Until recently, I could participate in these debates from the blissful perch of my ivory tower, viewing them an engaging intellectual discussion among the many that we have in the KITAB team. Then, when assembling data on al-Tabari’s Taʾrikh for the VRR, I made a discomfiting discovery. As the VRR is concerned with the Sira of Ibn Ishaq, one rarely ventures beyond the first three volumes of the Taʾrikh. However, the entirety of the work will appear in the VRR, and so the contents pages need to be easy to navigate. As I scrolled through the contents list, one title stood out: ‘Then began the year 380 [AH].’ Al-Tabari died in the year 310 AH, so unless he had a less-known sideline in time travel or prophecy, this could not possibly have been written by him. Of course, it transpired that it had not been. In fact, the edition we had chosen for the Digital Sirah Project had three additional works added to the end (two continuations of al-Tabari’s history plus another of al-Tabari’s works). Now we shall have to decide: Should all these texts appear in the VRR? If so, how? As separate works, or clearly indicated in the contents pages for al-Tabari’s Kitab al-Taʾrikh?

We had been working intensely with al-Tabari’s Taʾrikh for over six months, and no one on the Digital Sirah Project team had spotted it was a composite edition. The oversight illustrates the very scale of KITAB’s endeavour. Al-Tabari’s Taʾrikh is a large work, and we are working closely with only the sira portions of it.
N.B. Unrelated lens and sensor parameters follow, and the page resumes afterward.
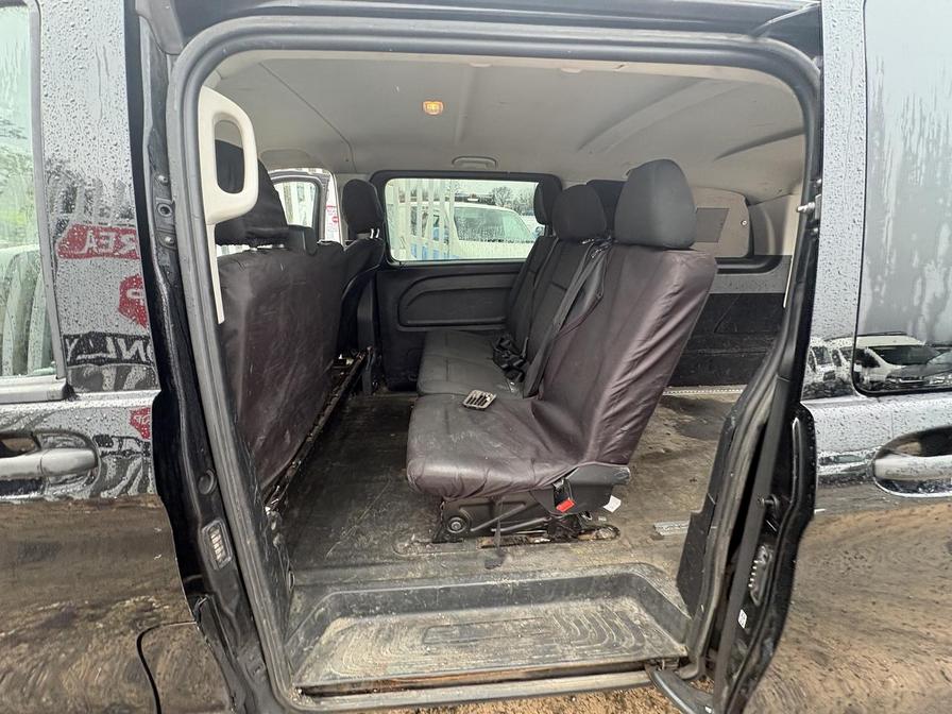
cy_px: 357
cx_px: 476
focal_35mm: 14
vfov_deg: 85.7
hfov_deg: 102.1
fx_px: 385
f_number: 2.2
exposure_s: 1/136
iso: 125
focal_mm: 2.22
Moreover, the additional three texts are comparatively short, so the word count of the version did not appear suspect (there are many reasons word counts might differ, and many of them are benign, such as writing out of dates – which, over the course of a million-word work, can really add up).

This discovery underlines the importance of formulating specific rules and checks to be applied when texts are prepared for addition to the VRR. In fact, one important output of our work to create the VRR is documentation detailing the process to follow when selecting and preparing texts. The task of organising the corpus and inserting it into the VRR is certainly, therefore, a mammoth one.

Nonetheless, we are learning much about our corpus from this detailed look at individual texts, and there is something exciting about working with a corpus that can so routinely surprise.